# PEDIDO ESCRITO 1
Conte as linhas da listagem que contêm a sequência "elev", diferenciando maiúsculas de minúsculas. Responda só com o número.

# TEXTO DA PÁGINA
Três haicais em série feitos todos no mesmo momento e com o mesmo tema, girando em torno de um mesmo termo de estação ou de um mesmo agente ou de uma ação contínua, ou seja, uma experiência sequencial transformada em três haicais. (Lira, 2020, p. 7).

Ao final do texto, após defender os princípios construtivos formais do “haicai”, José Lira afirma que “[o] que diferencia o haicai da poesia lírica é justamente a aversão à frenética busca de recursos estilísticos ‘inovadores’ para enfeitar o discurso” (Lira, 2020, p. 10). Por óbvio, sendo proposta estrutural, que se refere a colocar em sequência três haikais, os “haicais sequenciais” se constituem inovação (e Lira reconhece tal aspecto no primeiro parágrafo do texto) e inovação que deve ser celebrada.

Em livro de 2019, A paisagem lá fora: viagens haicaístas, aliás, José Lira já abordara o tema: no capítulo “Hoje outra vez”(p. 123) traz três “haicais” com o mote da “segunda-feira”; e no último capítulo (P. S., p. 191) completa-se o raciocínio com o argumento de que as sequências de três haicais “podem, ao mesmo tempo, ser vistos como textos distintos ou como estrofes componentes de um só poema, se assim se pode dizer, pois, em última análise ‘contam uma história’ quando lidos em conjunto”.

O livro Haicais sequenciais reúne, numeradas, 180 tríades, das quais as de número 96 a 100 são traduções de Bashô, Buson, Issa, Taigu Ryokan e Massaoka Shiki. Tomemos os três hokku de Bashô: o primeiro, kono michi ya / yuku hito nashi ni / aki no kure, poema de nº 1006 em Reichhold, é de 1694; o segundo, kareeda ni / karasu no tomari keri / aki no kure, poema nº 120,  é do outono de 1680; e o terceiro, shini mo senu / tabine no hate yo / aki no kure, poema nº 213, é do outono de 1984.

As datas nos mostram que, havendo algum ponto em comum entre os poemas (no caso, os kigo – a palavra identificadora da estação), a montagem da tríade sequencial pode ser depreendida ou montada a posteriori, sem prejuízo para o inovador conceito de José Lira.

Eis a página com os poemas de Bashô (Lira, 2020, p. 106):

Por nosso lado, eis nossa proposta de haikais encadeados:

Trata-se de construir, com uma sequência de haikais (sim, utilizamos no plural, ao modo da língua portuguesa), uma pequena narrativa, com enredo, ficcional ou biográfico, encimado por um título, a exemplo dos contos de fada, dos contos literários, dos poemas, líricos ou épicos; a fórma do haikai está a serviço da imaginação, da fantasia, do enredo, da ficção.

Eis um exemplo:

Haikais Encadeados
FÁBULA DA LUA CRESCENTE

三日月の寓話
Mikadzuki no gūwa

— Por que ri de mim?,
pergunta o homem à lua.
E o caco no céu

responde entre nuvens:
— És um cadáver adiado
que infausto procria.

O vil se amesquinha,
se incomoda, mas insiste:
— Por que ri de mim?

# MATERIAL FORNECIDO

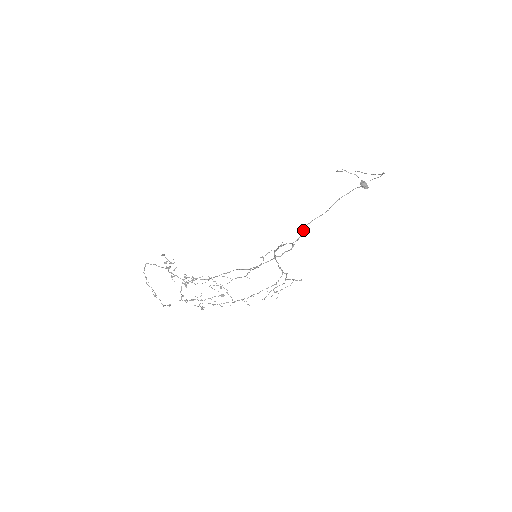
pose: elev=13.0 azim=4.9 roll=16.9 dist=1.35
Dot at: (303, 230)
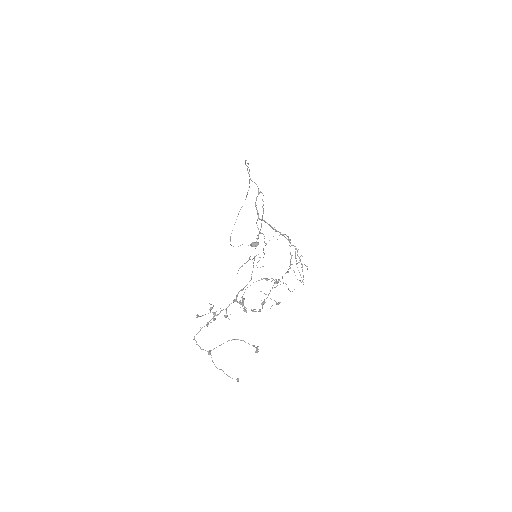
Dot at: occluded
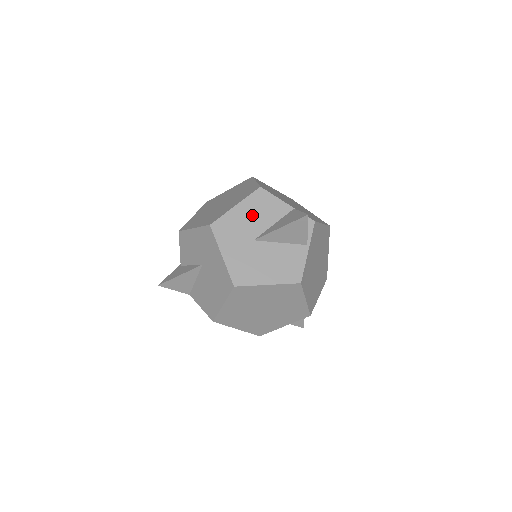
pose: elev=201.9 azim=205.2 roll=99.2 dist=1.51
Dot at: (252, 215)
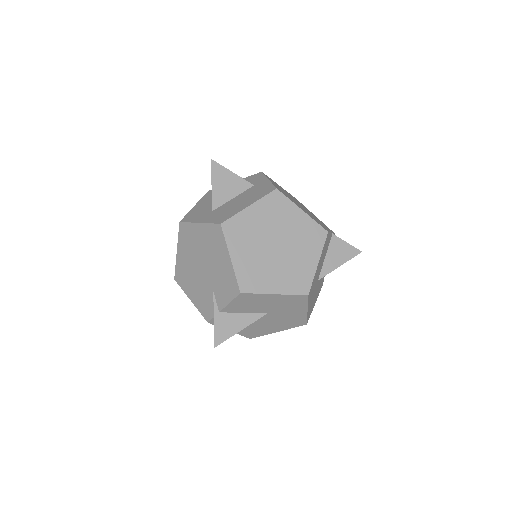
Dot at: (321, 262)
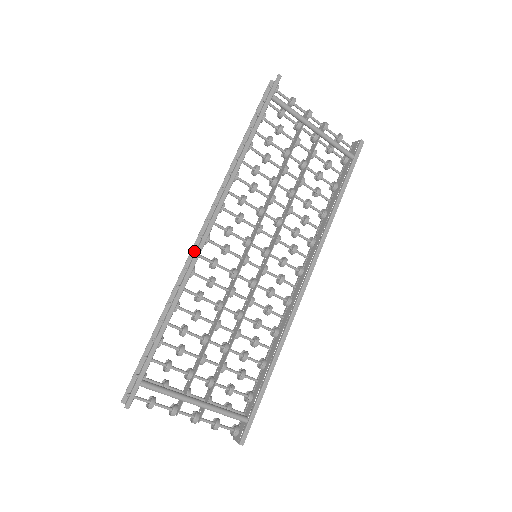
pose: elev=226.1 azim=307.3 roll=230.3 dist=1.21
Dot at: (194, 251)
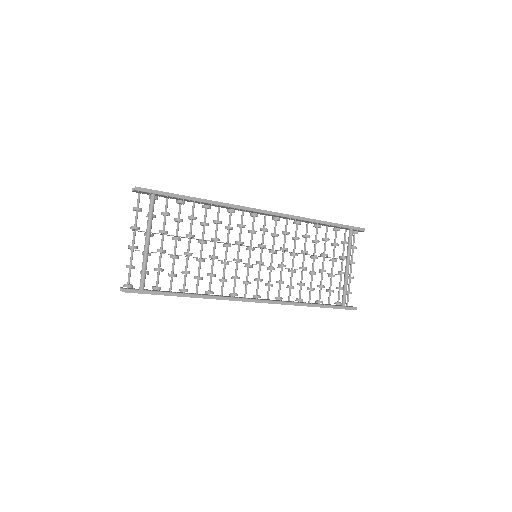
Dot at: occluded
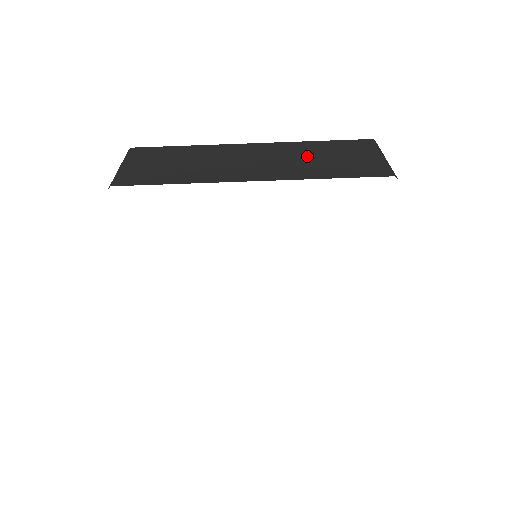
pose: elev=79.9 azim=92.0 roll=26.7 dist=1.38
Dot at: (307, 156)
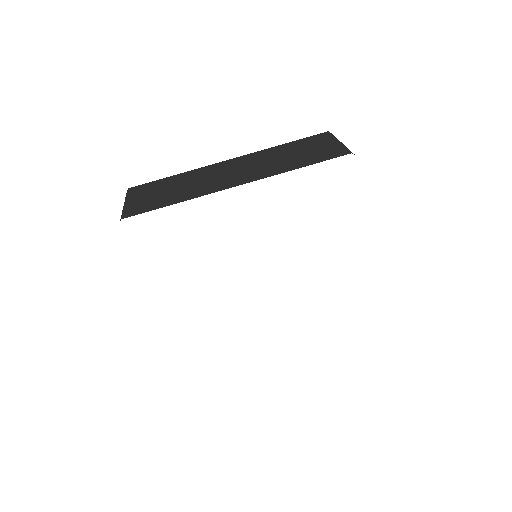
Dot at: (277, 157)
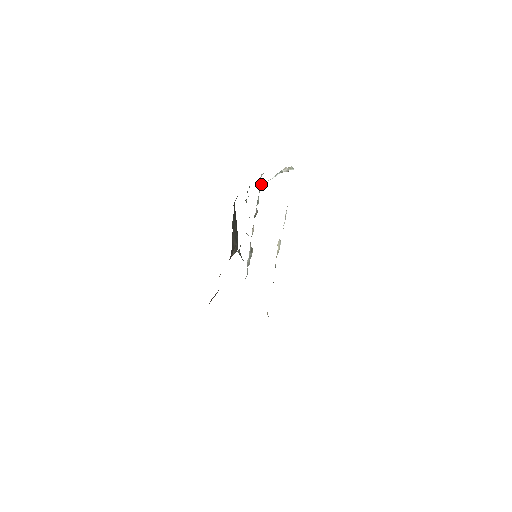
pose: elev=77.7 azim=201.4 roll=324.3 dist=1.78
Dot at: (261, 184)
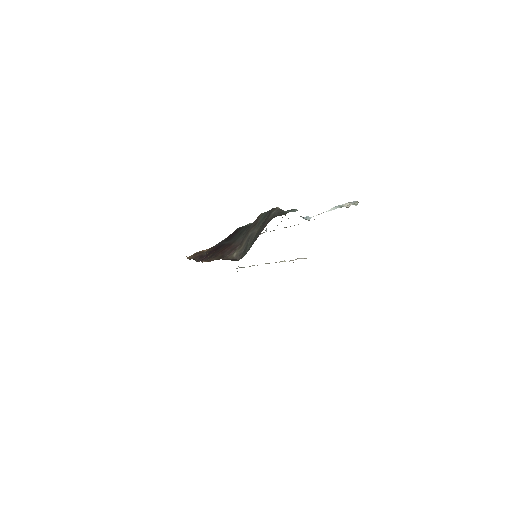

# PEDIDO ESCRITO 2
No texto sobre haicais sequenciais, quantas tríades numeradas o livro Haicais sequenciais reúne?

# RESPOSTA COMPLETA 1
5

# RESPOSTA COMPLETA 2
180 tríades.